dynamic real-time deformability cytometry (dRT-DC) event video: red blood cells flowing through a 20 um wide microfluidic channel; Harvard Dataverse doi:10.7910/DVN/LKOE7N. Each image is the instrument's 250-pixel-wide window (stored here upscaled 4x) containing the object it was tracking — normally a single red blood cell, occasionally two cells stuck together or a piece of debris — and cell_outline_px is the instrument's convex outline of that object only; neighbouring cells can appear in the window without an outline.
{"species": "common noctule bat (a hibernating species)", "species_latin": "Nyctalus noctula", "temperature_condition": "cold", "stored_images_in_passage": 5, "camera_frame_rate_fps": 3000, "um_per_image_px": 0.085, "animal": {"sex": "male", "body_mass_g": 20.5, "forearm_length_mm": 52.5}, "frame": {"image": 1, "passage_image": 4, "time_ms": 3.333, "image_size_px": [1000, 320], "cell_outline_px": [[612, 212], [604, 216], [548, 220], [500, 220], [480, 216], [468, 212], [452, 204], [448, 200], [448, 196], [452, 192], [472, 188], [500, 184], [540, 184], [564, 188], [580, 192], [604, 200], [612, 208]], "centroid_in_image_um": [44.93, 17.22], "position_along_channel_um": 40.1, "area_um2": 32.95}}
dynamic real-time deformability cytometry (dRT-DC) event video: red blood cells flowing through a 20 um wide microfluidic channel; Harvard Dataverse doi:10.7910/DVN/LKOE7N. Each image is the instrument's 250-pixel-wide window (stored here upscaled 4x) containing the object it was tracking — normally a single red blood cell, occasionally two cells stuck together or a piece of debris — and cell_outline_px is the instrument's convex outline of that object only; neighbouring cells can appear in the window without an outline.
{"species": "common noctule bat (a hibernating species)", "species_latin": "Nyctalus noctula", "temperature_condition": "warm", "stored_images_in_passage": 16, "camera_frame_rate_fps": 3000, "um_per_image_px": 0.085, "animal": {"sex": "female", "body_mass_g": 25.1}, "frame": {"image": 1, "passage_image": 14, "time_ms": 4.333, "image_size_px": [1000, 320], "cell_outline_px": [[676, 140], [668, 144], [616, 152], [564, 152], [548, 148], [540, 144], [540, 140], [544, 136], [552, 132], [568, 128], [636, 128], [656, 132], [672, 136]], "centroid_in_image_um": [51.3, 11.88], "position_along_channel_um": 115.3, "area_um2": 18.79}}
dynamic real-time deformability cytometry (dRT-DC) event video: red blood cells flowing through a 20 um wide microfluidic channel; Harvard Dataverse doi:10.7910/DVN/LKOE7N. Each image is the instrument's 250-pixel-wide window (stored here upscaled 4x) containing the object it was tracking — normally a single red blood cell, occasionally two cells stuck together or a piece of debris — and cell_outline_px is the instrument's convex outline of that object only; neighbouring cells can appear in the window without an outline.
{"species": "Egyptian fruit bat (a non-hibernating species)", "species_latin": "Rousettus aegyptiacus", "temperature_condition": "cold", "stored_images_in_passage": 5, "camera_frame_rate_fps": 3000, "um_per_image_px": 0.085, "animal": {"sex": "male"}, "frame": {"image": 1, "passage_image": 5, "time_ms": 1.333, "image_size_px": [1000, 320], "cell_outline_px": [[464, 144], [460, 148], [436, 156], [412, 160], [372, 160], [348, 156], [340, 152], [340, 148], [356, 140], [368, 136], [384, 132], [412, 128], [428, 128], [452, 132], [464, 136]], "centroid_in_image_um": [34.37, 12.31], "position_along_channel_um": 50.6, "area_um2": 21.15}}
———
Reproduce each line of the material above precisely.

■ Worked solution:
dynamic real-time deformability cytometry (dRT-DC) event video: red blood cells flowing through a 20 um wide microfluidic channel; Harvard Dataverse doi:10.7910/DVN/LKOE7N. Each image is the instrument's 250-pixel-wide window (stored here upscaled 4x) containing the object it was tracking — normally a single red blood cell, occasionally two cells stuck together or a piece of debris — and cell_outline_px is the instrument's convex outline of that object only; neighbouring cells can appear in the window without an outline.
{"species": "common noctule bat (a hibernating species)", "species_latin": "Nyctalus noctula", "temperature_condition": "cold", "stored_images_in_passage": 5, "camera_frame_rate_fps": 3000, "um_per_image_px": 0.085, "animal": {"sex": "male", "body_mass_g": 20.5, "forearm_length_mm": 52.5}, "frame": {"image": 1, "passage_image": 4, "time_ms": 3.333, "image_size_px": [1000, 320], "cell_outline_px": [[612, 212], [604, 216], [548, 220], [500, 220], [480, 216], [468, 212], [452, 204], [448, 200], [448, 196], [452, 192], [472, 188], [500, 184], [540, 184], [564, 188], [580, 192], [604, 200], [612, 208]], "centroid_in_image_um": [44.93, 17.22], "position_along_channel_um": 40.1, "area_um2": 32.95}}
dynamic real-time deformability cytometry (dRT-DC) event video: red blood cells flowing through a 20 um wide microfluidic channel; Harvard Dataverse doi:10.7910/DVN/LKOE7N. Each image is the instrument's 250-pixel-wide window (stored here upscaled 4x) containing the object it was tracking — normally a single red blood cell, occasionally two cells stuck together or a piece of debris — and cell_outline_px is the instrument's convex outline of that object only; neighbouring cells can appear in the window without an outline.
{"species": "common noctule bat (a hibernating species)", "species_latin": "Nyctalus noctula", "temperature_condition": "warm", "stored_images_in_passage": 16, "camera_frame_rate_fps": 3000, "um_per_image_px": 0.085, "animal": {"sex": "female", "body_mass_g": 25.1}, "frame": {"image": 1, "passage_image": 14, "time_ms": 4.333, "image_size_px": [1000, 320], "cell_outline_px": [[676, 140], [668, 144], [616, 152], [564, 152], [548, 148], [540, 144], [540, 140], [544, 136], [552, 132], [568, 128], [636, 128], [656, 132], [672, 136]], "centroid_in_image_um": [51.3, 11.88], "position_along_channel_um": 115.3, "area_um2": 18.79}}
dynamic real-time deformability cytometry (dRT-DC) event video: red blood cells flowing through a 20 um wide microfluidic channel; Harvard Dataverse doi:10.7910/DVN/LKOE7N. Each image is the instrument's 250-pixel-wide window (stored here upscaled 4x) containing the object it was tracking — normally a single red blood cell, occasionally two cells stuck together or a piece of debris — and cell_outline_px is the instrument's convex outline of that object only; neighbouring cells can appear in the window without an outline.
{"species": "Egyptian fruit bat (a non-hibernating species)", "species_latin": "Rousettus aegyptiacus", "temperature_condition": "cold", "stored_images_in_passage": 5, "camera_frame_rate_fps": 3000, "um_per_image_px": 0.085, "animal": {"sex": "male"}, "frame": {"image": 1, "passage_image": 5, "time_ms": 1.333, "image_size_px": [1000, 320], "cell_outline_px": [[464, 144], [460, 148], [436, 156], [412, 160], [372, 160], [348, 156], [340, 152], [340, 148], [356, 140], [368, 136], [384, 132], [412, 128], [428, 128], [452, 132], [464, 136]], "centroid_in_image_um": [34.37, 12.31], "position_along_channel_um": 50.6, "area_um2": 21.15}}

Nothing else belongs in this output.